**WHAT IS EXPECTED:** Word for word and without images, reproduce the listing that follows.

**EXERCISE MATERIALS:**

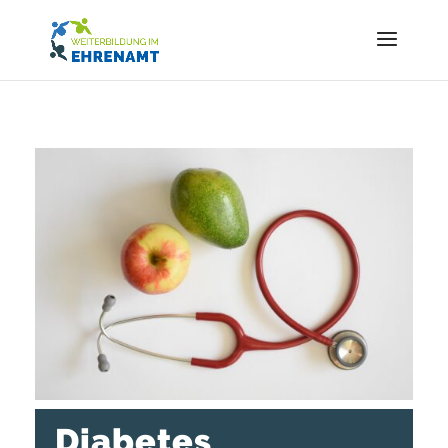
Diabetes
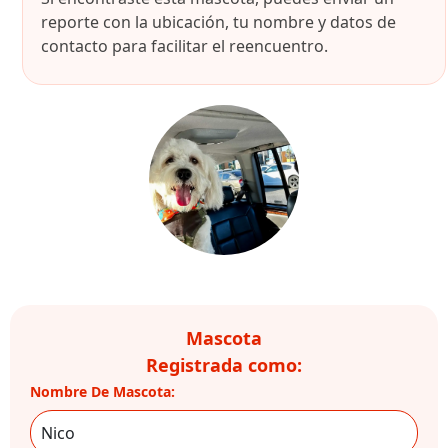
reporte con la ubicación, tu nombre y datos de
contacto para facilitar el reencuentro.
Mascota
Registrada como:
Nombre De Mascota:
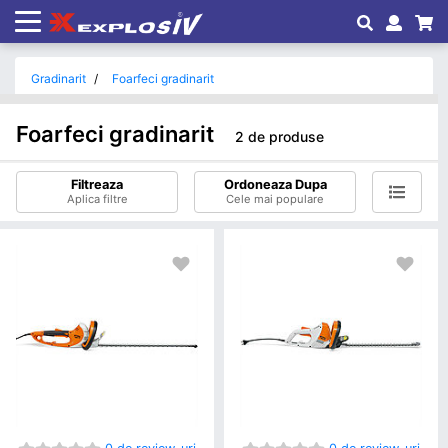
Gradinarit
Foarfeci gradinarit
Foarfeci gradinarit
2 de produse
Filtreaza
Ordoneaza Dupa
Aplica filtre
Cele mai populare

**EXPECTED ANSWER:**
Diabetes
reporte con la ubicación, tu nombre y datos de
contacto para facilitar el reencuentro.
Mascota
Registrada como:
Nombre De Mascota:
Gradinarit
Foarfeci gradinarit
Foarfeci gradinarit
2 de produse
Filtreaza
Ordoneaza Dupa
Aplica filtre
Cele mai populare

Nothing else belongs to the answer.